I don't know how to hold people accountable for what they make public, especially when it comes to opinions that stray from fact. To some extent it seems that I am treading very close to arguing in favor of censorship. Actually, I am arguing for integrity. As a teacher standing in front of shaping minds, I have the responsibility to think and talk in a way that allows my students to draw conclusions using reason and compassion. Isn't that also the media's job?

I apologize for the rant. On a normal, less stressful week I might actually edit/revise/temper my writing.

5 comments:

rainbow said...

With what you have survived this week I am very proud of you, and you are very right on. I get so irate any more when I watch the local or world news I question "Why bother?", but if I don't watch they WIN and I LOOSE. It is up to great teachers like you to guide our youth to question for the truth and look for themselves what is real. Thank you for saving our future.

Maria Morris-Burke said...

Yes, this problem has been around for a long time and I believe the media and advertising have only gotten more manipulative and persuasive in their handling of ads.

I am not certain what kind of watch dog groups might help. Asking media to act rexponsilby is a little like a trip through Wonderland.

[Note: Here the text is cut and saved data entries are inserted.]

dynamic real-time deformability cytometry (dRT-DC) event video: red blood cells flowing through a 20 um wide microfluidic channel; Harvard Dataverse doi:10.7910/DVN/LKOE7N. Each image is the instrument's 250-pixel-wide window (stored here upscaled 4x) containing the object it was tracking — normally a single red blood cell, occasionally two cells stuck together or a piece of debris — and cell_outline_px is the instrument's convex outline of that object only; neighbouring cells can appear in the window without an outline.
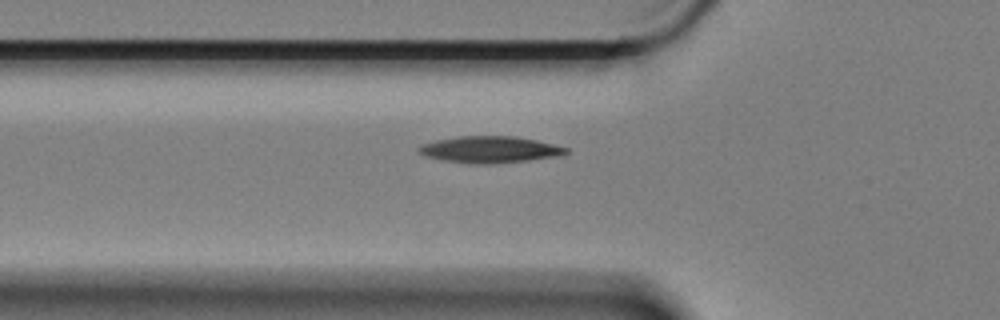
{"species": "Egyptian fruit bat (a non-hibernating species)", "species_latin": "Rousettus aegyptiacus", "temperature_condition": "cold", "stored_images_in_passage": 44, "camera_frame_rate_fps": 3000, "um_per_image_px": 0.085, "animal": {"sex": "female"}, "frame": {"image": 1, "passage_image": 5, "time_ms": 1.333, "image_size_px": [1000, 320], "cell_outline_px": [[568, 152], [560, 156], [528, 160], [492, 164], [476, 164], [444, 160], [428, 156], [416, 152], [416, 148], [420, 144], [436, 140], [460, 136], [516, 136], [536, 140], [568, 148]], "centroid_in_image_um": [41.62, 12.71], "position_along_channel_um": 84.2, "area_um2": 22.77}}
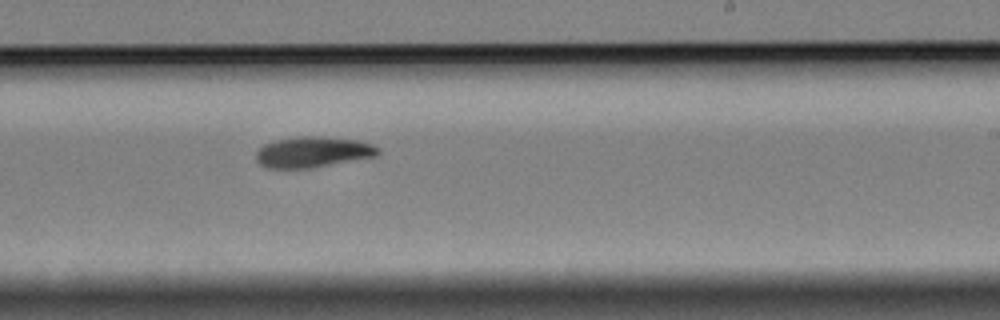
{"frame": {"image": 2, "passage_image": 21, "time_ms": 6.667, "image_size_px": [1000, 320], "cell_outline_px": [[380, 152], [376, 156], [312, 168], [268, 168], [260, 164], [256, 160], [256, 152], [264, 144], [276, 140], [296, 136], [324, 136], [356, 140], [372, 144], [380, 148]], "centroid_in_image_um": [26.6, 12.92], "position_along_channel_um": 262.4, "area_um2": 21.96}}
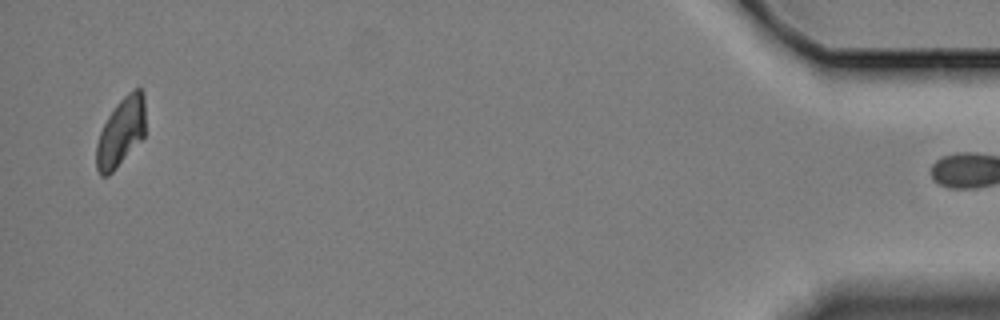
{"frame": {"image": 3, "passage_image": 43, "time_ms": 14.0, "image_size_px": [1000, 320], "cell_outline_px": [[144, 136], [116, 168], [108, 176], [100, 176], [96, 168], [96, 144], [100, 132], [108, 116], [116, 104], [128, 92], [136, 88], [140, 88], [144, 92]], "centroid_in_image_um": [10.26, 11.23], "position_along_channel_um": 424.9, "area_um2": 19.48}}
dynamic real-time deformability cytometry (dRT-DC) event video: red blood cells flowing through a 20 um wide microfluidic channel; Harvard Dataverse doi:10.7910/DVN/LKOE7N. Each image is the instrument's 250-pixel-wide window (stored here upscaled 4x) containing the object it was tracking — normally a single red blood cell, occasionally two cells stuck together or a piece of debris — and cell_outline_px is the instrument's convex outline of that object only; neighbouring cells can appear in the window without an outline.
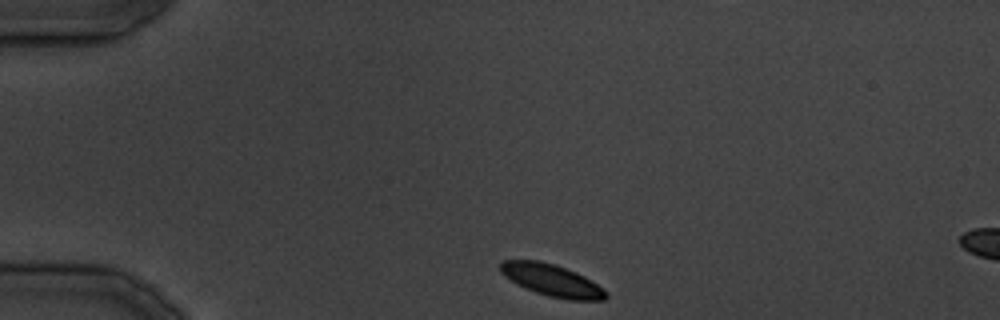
{"species": "common noctule bat (a hibernating species)", "species_latin": "Nyctalus noctula", "temperature_condition": "cold", "stored_images_in_passage": 4, "camera_frame_rate_fps": 3000, "um_per_image_px": 0.085, "animal": {"sex": "male", "body_mass_g": 19.5, "forearm_length_mm": 54.6}, "frame": {"image": 1, "passage_image": 1, "time_ms": 0.0, "image_size_px": [1000, 320], "cell_outline_px": [[608, 296], [604, 300], [568, 300], [548, 296], [536, 292], [516, 284], [500, 272], [500, 264], [504, 260], [540, 260], [556, 264], [576, 272], [592, 280], [604, 288], [608, 292]], "centroid_in_image_um": [46.95, 23.82], "position_along_channel_um": 38.1, "area_um2": 19.83}}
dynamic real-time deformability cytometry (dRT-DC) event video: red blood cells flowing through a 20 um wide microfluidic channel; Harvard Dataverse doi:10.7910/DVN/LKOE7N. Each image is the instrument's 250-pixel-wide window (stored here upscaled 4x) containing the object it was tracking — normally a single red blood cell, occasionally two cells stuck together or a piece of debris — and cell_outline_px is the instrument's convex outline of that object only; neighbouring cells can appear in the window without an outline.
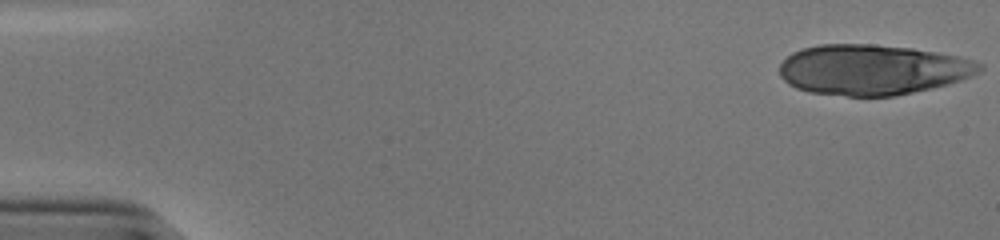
{"species": "human", "species_latin": "Homo sapiens", "temperature_condition": "cold", "stored_images_in_passage": 16, "camera_frame_rate_fps": 3000, "um_per_image_px": 0.085, "donor": {"sex": "male"}, "frame": {"image": 1, "passage_image": 1, "time_ms": 0.0, "image_size_px": [1000, 240], "cell_outline_px": [[984, 68], [980, 72], [972, 76], [948, 84], [932, 88], [892, 96], [848, 96], [808, 92], [796, 88], [788, 84], [780, 76], [780, 64], [792, 52], [800, 48], [820, 44], [872, 44], [912, 48], [960, 56], [984, 64]], "centroid_in_image_um": [74.17, 5.92], "position_along_channel_um": 10.8, "area_um2": 58.96}}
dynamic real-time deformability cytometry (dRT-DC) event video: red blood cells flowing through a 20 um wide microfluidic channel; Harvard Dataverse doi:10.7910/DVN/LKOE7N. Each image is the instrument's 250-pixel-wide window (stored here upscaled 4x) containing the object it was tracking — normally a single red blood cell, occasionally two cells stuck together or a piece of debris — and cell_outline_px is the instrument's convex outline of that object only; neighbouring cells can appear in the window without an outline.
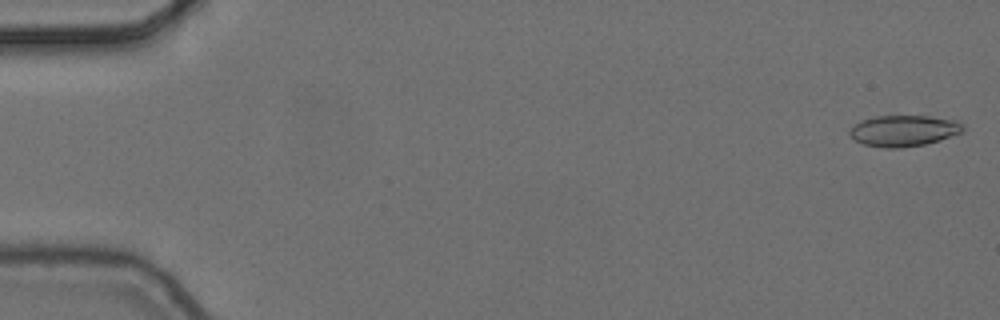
{"species": "common noctule bat (a hibernating species)", "species_latin": "Nyctalus noctula", "temperature_condition": "cold", "stored_images_in_passage": 5, "camera_frame_rate_fps": 3000, "um_per_image_px": 0.085, "animal": {"sex": "female", "body_mass_g": 24.6, "forearm_length_mm": 56.2}, "frame": {"image": 1, "passage_image": 1, "time_ms": 0.0, "image_size_px": [1000, 320], "cell_outline_px": [[964, 132], [940, 140], [924, 144], [900, 148], [884, 148], [864, 144], [856, 140], [848, 132], [860, 120], [876, 116], [928, 116], [956, 120], [964, 124]], "centroid_in_image_um": [76.86, 11.11], "position_along_channel_um": 8.1, "area_um2": 20.52}}
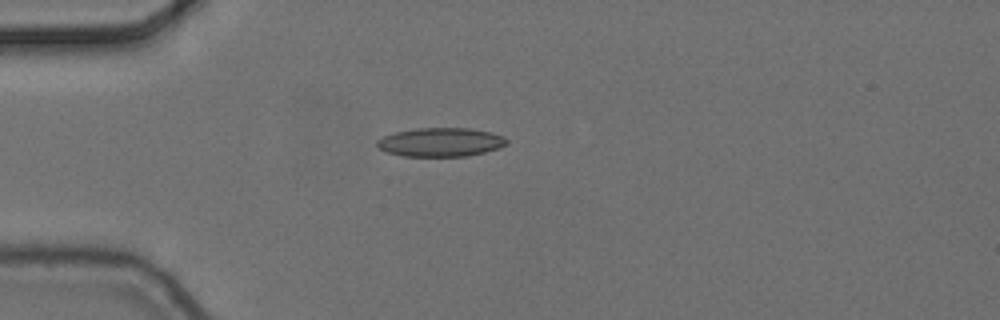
{"frame": {"image": 2, "passage_image": 5, "time_ms": 1.333, "image_size_px": [1000, 320], "cell_outline_px": [[508, 140], [504, 144], [496, 148], [484, 152], [468, 156], [404, 156], [384, 152], [376, 144], [376, 140], [384, 136], [396, 132], [416, 128], [468, 128], [492, 132], [504, 136]], "centroid_in_image_um": [37.42, 12.08], "position_along_channel_um": 47.6, "area_um2": 21.68}}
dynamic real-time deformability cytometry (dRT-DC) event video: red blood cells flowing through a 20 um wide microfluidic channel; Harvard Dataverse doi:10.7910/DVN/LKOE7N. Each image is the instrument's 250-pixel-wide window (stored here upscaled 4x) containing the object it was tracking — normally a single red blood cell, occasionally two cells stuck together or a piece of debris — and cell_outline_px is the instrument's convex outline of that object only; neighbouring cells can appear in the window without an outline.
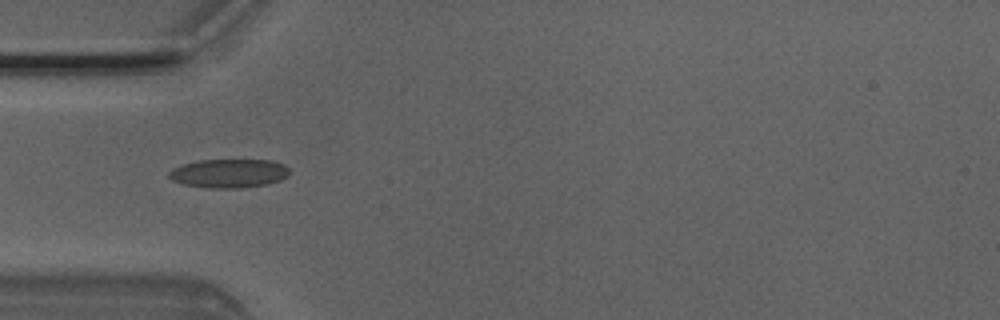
{"species": "Egyptian fruit bat (a non-hibernating species)", "species_latin": "Rousettus aegyptiacus", "temperature_condition": "room temperature", "stored_images_in_passage": 6, "camera_frame_rate_fps": 3000, "um_per_image_px": 0.085, "animal": {"sex": "male"}, "frame": {"image": 1, "passage_image": 4, "time_ms": 1.0, "image_size_px": [1000, 320], "cell_outline_px": [[288, 176], [280, 180], [268, 184], [240, 188], [204, 188], [184, 184], [172, 180], [168, 176], [168, 172], [172, 168], [184, 164], [200, 160], [272, 160], [284, 164], [288, 168]], "centroid_in_image_um": [19.45, 14.74], "position_along_channel_um": 65.5, "area_um2": 20.29}}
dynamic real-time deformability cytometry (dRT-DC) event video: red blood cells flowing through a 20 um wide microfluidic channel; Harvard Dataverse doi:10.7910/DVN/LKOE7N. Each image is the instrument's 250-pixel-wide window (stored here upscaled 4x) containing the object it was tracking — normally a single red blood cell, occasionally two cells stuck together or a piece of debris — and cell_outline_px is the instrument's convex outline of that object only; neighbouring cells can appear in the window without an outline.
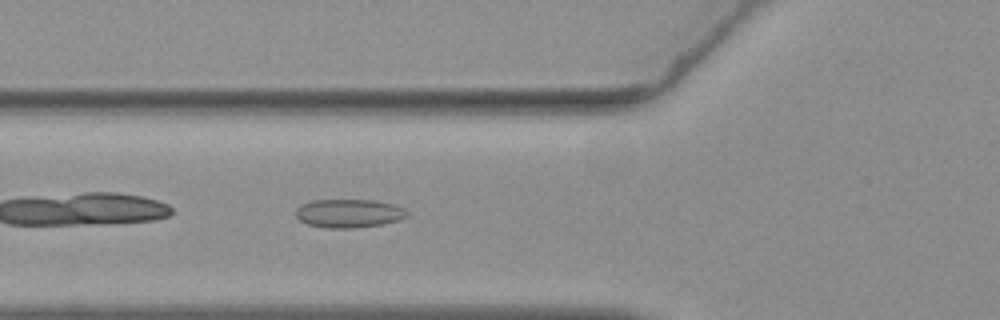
{"species": "common noctule bat (a hibernating species)", "species_latin": "Nyctalus noctula", "temperature_condition": "warm", "stored_images_in_passage": 39, "camera_frame_rate_fps": 3000, "um_per_image_px": 0.085, "animal": {"sex": "female", "body_mass_g": 19.3, "forearm_length_mm": 54.1}, "frame": {"image": 1, "passage_image": 4, "time_ms": 1.0, "image_size_px": [1000, 320], "cell_outline_px": [[408, 216], [400, 220], [380, 224], [356, 228], [328, 228], [308, 224], [300, 220], [296, 216], [296, 208], [312, 200], [372, 200], [392, 204], [404, 208], [408, 212]], "centroid_in_image_um": [29.67, 18.14], "position_along_channel_um": 96.1, "area_um2": 18.38}}
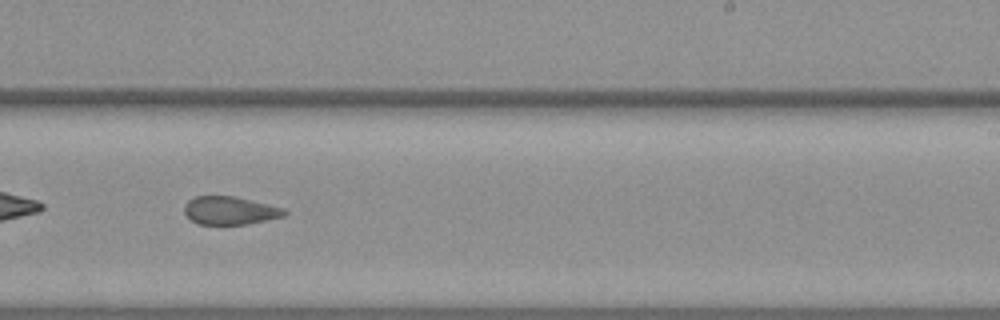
{"frame": {"image": 2, "passage_image": 18, "time_ms": 5.667, "image_size_px": [1000, 320], "cell_outline_px": [[288, 212], [284, 216], [248, 224], [196, 224], [184, 212], [184, 204], [188, 200], [196, 196], [232, 196], [268, 204], [284, 208]], "centroid_in_image_um": [19.53, 17.9], "position_along_channel_um": 269.5, "area_um2": 16.3}}
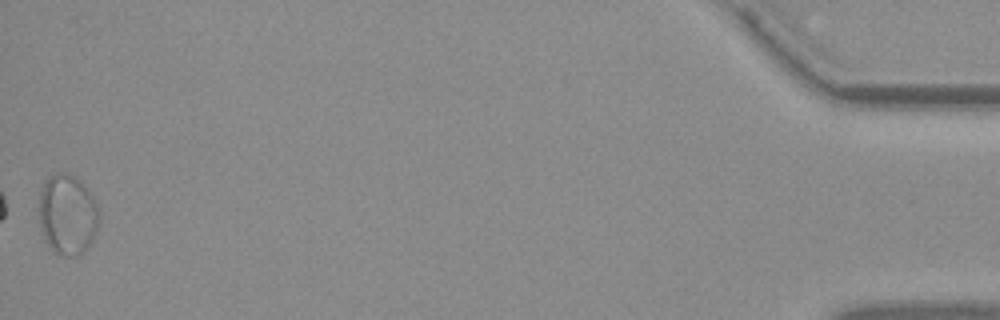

You sound like it has been a very hectic week. I hope next week is a wee bit easier.

gaelikaa said...

The topic is so deep that one can look into it on many levels. There is a superficial level for everything and many times it doesn't go beyond that. But there are layers of meaning and one wishes to scratch beyond the surface and look beyond the obvious there are many more things to discover.

Grannymar said...

Not alone are TV and advertising trying to manipulate consumers, they are also reducing us to a world of sound-bites!

I hope your days and weeks improve and that life becomes calmer real soon.

Rummuser said...

You have used a word that is anathema to the media - integrity. Be it advertising or sensationalism in news broadcast, this particular element is conspicuous by its absence. I can write tomes about its very visible presence in India too. It is all that I can do not to get influenced. The subliminal messages in innocuous looking/sounding messages too are very important in what I call brain washing.